American college basketball season

The 1910–11 Illinois Fighting Illini men's basketball team represented the University of Illinois.

==Regular season==
The 1910–11 season witnessed only the second coach to remain for more than one season since the beginning of the program. Thomas E. Thompson led the Fighting Illini's basketball program for both the 1910–11 season and 1911–12 season compiling an overall record of 14 wins and 14 losses. Thompson claimed, at the time, to be the only player in Western Conference history to have played five years of collegiate basketball. He was at Northwestern for one year before playing at Illinois for four additional seasons. After leaving the coaching ranks, he founded The Thomas C. Thompson Company in Highland Park, IL, a manufacturer of enamel products.

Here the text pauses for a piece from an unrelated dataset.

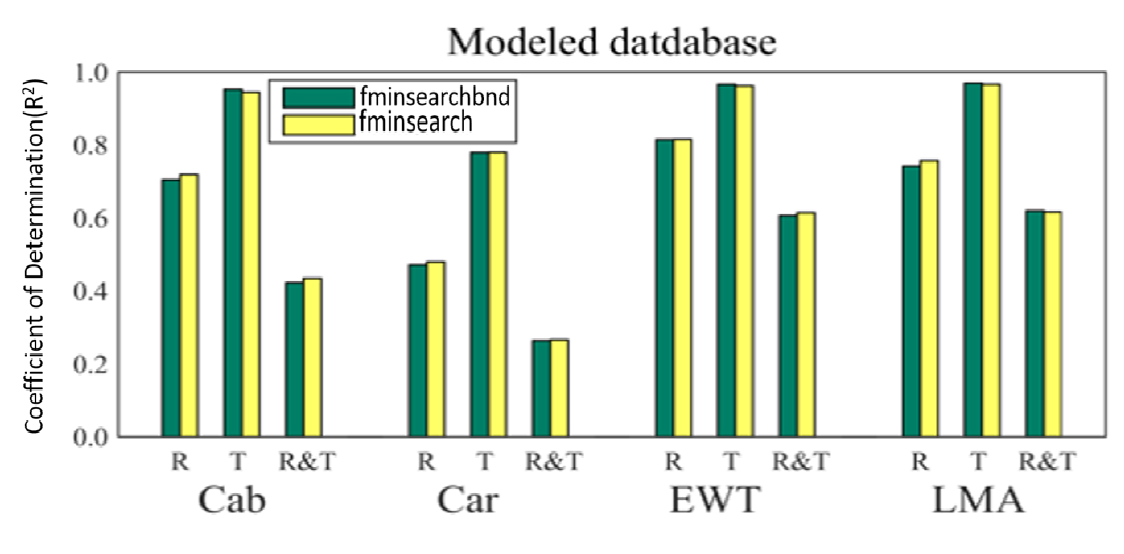
Figure 2 . Values of coefficient of determination (R 2 ) using the N-M method to invert biochemical parameters based on the spectra of reflectance (R), transmittance (T) and both (R&T). The data are from modelled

The Illini finished the 1910–11 season with an overall record of six wins and six losses with a conference record of six wins, five losses and a fourth-place finish in the conference.

===Roster===

"1910-11 Fighting Illini team"

==Schedule==

Source

| Date time, TV | Rank^{#} | Opponent^{#} | Result | Record | Site city, state |
Non-Conference regular season
| 12/31/1910* |  | at Evanston YMCA | L 19–28 | 0-1 (0-0) | Evanston YMCA Evanston, IL |
Big Ten regular season
| 1/7/1911 |  | Indiana Rivalry | W 32–22 | 1-1 (1-0) | Kenney Gym Urbana, IL |
| 1/14/1911 |  | University of Chicago | L 17–23 | 1-2 (1-1) | Kenney Gym Urbana, IL |
| 1/20/1911 |  | at Minnesota | W 18–17 | 2-2 (2-1) | University of Minnesota Armory Minneapolis, MN |
| 1/21/1911 |  | at Wisconsin | L 17–20 | 2-3 (2-2) | University of Wisconsin Armory and Gymnasium Madison, WI |
| 1/28/1911 |  | Purdue | L 29–33 | 2-4 (2-3) | Kenney Gym Urbana, IL |
| 2/17/1911 |  | at Indiana Rivalry | L 14–19 | 2-5 (2-4) | Old Assembly Hall Bloomington, IN |
| 2/18/1911 |  | at Purdue | W 25–15 | 3-5 (3-4) | Memorial Gymnasium West Lafayette, IN |
| 2/24/1911 |  | at University of Chicago | L 18–19 | 3-6 (3-5) | Bartlett Gymnasium Chicago, IL |
| 2/25/1911 |  | at Northwestern Rivalry | W 26–15 | 4-6 (4-5) | Patten Gymnasium Evanston, IL |
| 3/2/1911 |  | Minnesota | W 22–12 | 5-6 (5-5) | Kenney Gym Urbana, IL |
| 3/11/1911 |  | Wisconsin | W 21–18 | 6-6 (6-5) | Kenney Gym Urbana, IL |
*Non-conference game. ^{#}Rankings from AP Poll. (#) Tournament seedings in parentheses. All times are in Central Time.